Many of our neighbors in South Florida have fallen on hard times, and there are many organizations trying to help those with great needs such as food, school supplies, clothing and toys now for the holidays.
Well, we all need to be extra careful to make sure we are dealing with real charitable organizations and not phony solicitations, and many of you asked what to look for.
Let’s look at some of the techniques once again that are questionable — and in some cases, illegal. Prize offers: Potential donors are told that they have won a contest and are eligible for a prize — usually worthless — if they make a donation to a charity.
Chain letters: Unsolicited appeals, usually in the form of e-mails, ask potential donors not only to contribute to an organization but also to forward the e-mail to friends and family members.
Like- sounding names: Fraudulent charities take names that are very similar to those of high-profile charities that are known and trusted by the public.
Another scam that is very prevalent in our community during this time is that they will come to your door selling magazine or gift items in the name of a school or charity for the holidays . First of all, don’t let anyone in your house who is selling anything. Sometimes these people will come with small children, so that you assume it’s safe to let them in. Well unfortunately, some of these little kids cute as a button, will ask to use the restroom while they are in your home, they then go into the bedroom to take whatever they can put in their pockets. You don’t even notice it until they have left your home. So please again don’t let anyone into your home. If they refuse to leave, call the police and give the best description you can.

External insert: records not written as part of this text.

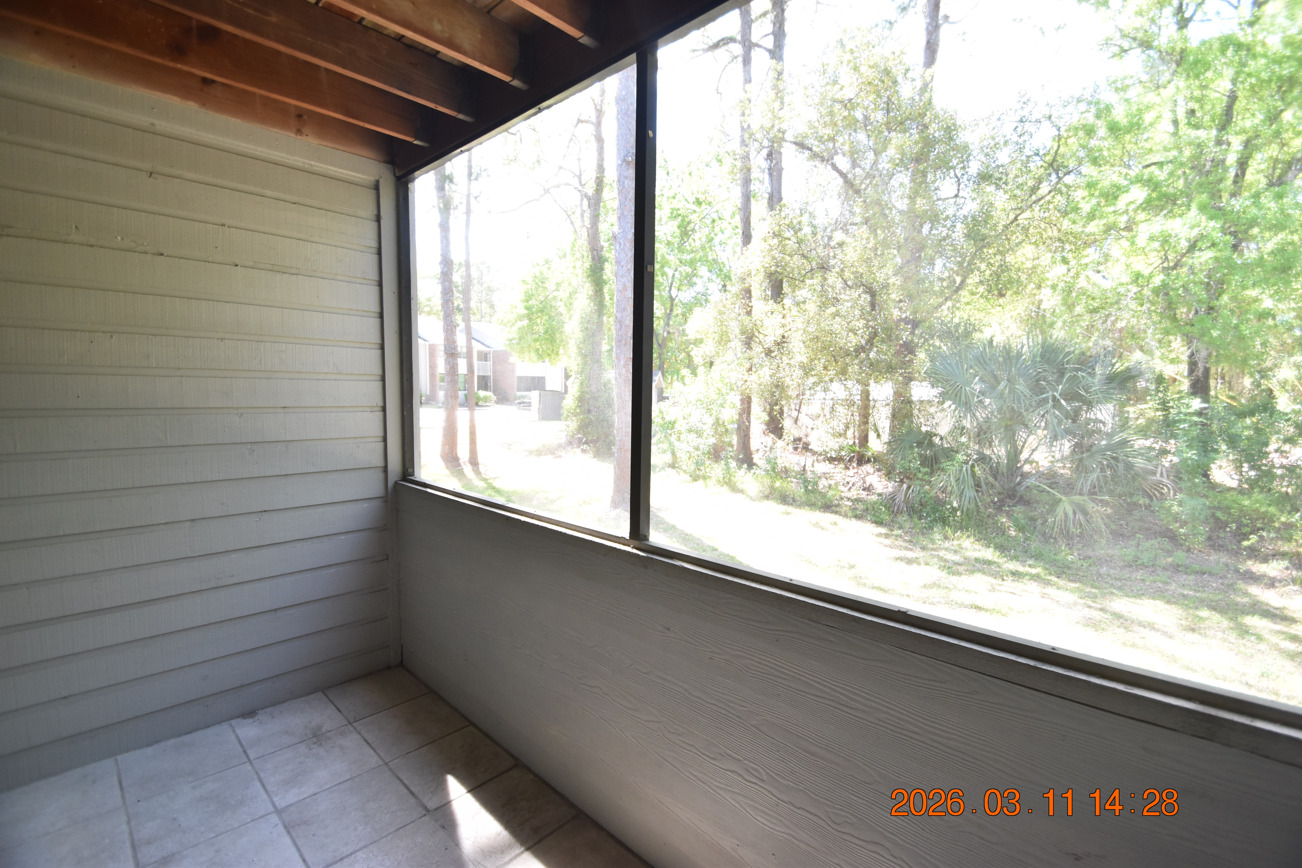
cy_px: 434
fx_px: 542
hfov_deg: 100.4
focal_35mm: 15
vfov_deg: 77.3
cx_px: 651
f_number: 3.5
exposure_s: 1/250
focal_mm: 10
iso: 800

Here are ways you can prevent being a victim of charity fraud:
• Ask how your money will be used, such as what percentage will go to the actual programs versus the administrative and fundraising cost.
• Request written information that gives the full name, address and phone numbers of the organization, as well as a description of the programs it supports.

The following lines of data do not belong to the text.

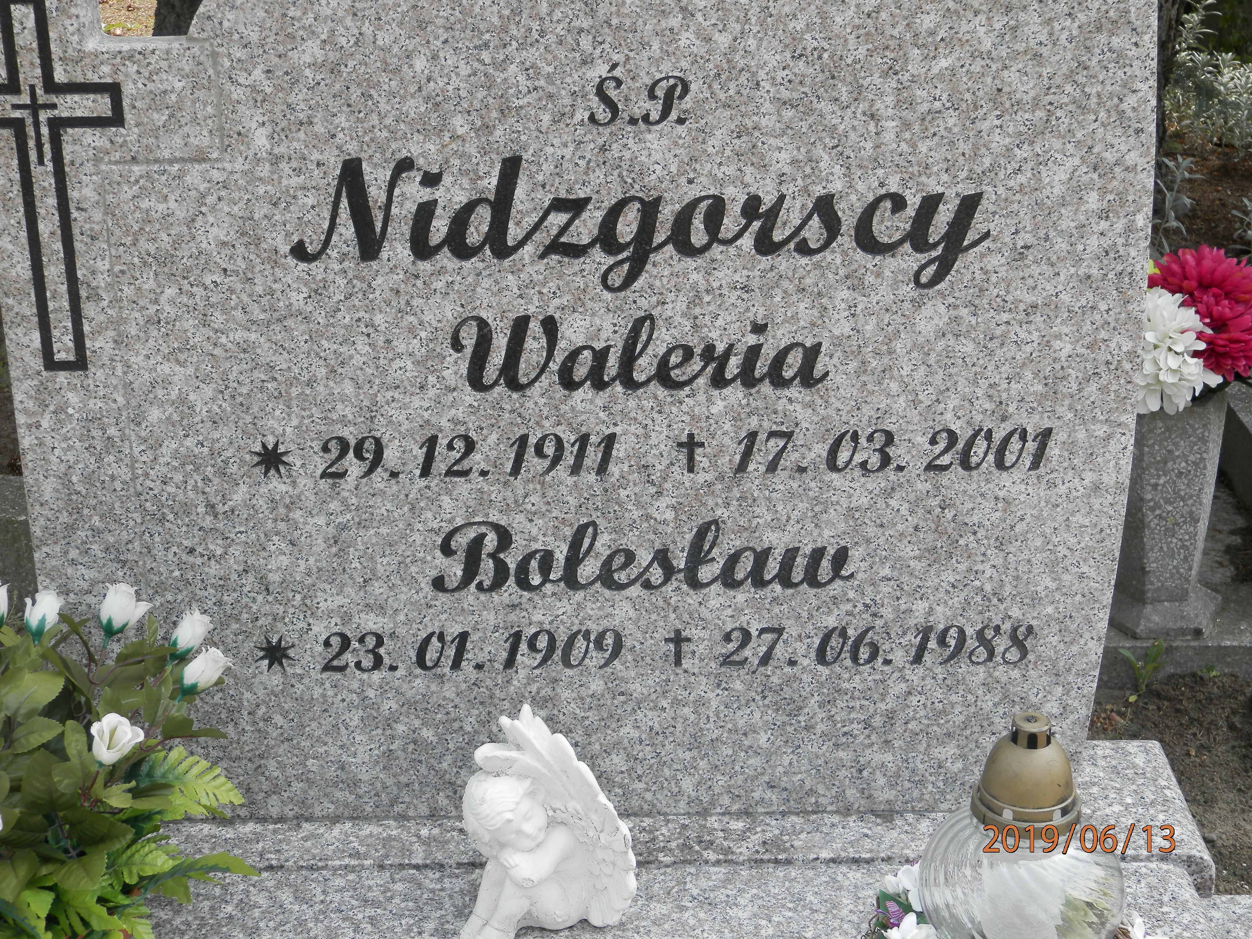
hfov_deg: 34.9
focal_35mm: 55
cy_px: 470
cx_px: 626
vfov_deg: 26.6
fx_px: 1989
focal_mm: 9.9
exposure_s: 1/250
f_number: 3.8
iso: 80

• Don’t be fooled by a name that closely resembles the name of a respected and well-known charity.
• Ask for the charity’s tax-exempt letter indicating its IRS status. You can’t claim a tax-deductible donation if the charity does not have one.
• Never give cash. Make your contribution by check payable to the full name of the charity once you are certain it’s a charitable organization.
• Don’t give out your Social Security number. A charity does not need it in order for you to claim a tax deduction.
• Charity-related fraud should be reported to local law enforcement or the local postmaster. Complaints can also be filed online with the Better Business Bureau at www.bbb.org.
We all want to be helpful, but we need to make sure that we are helping those that truly are helping.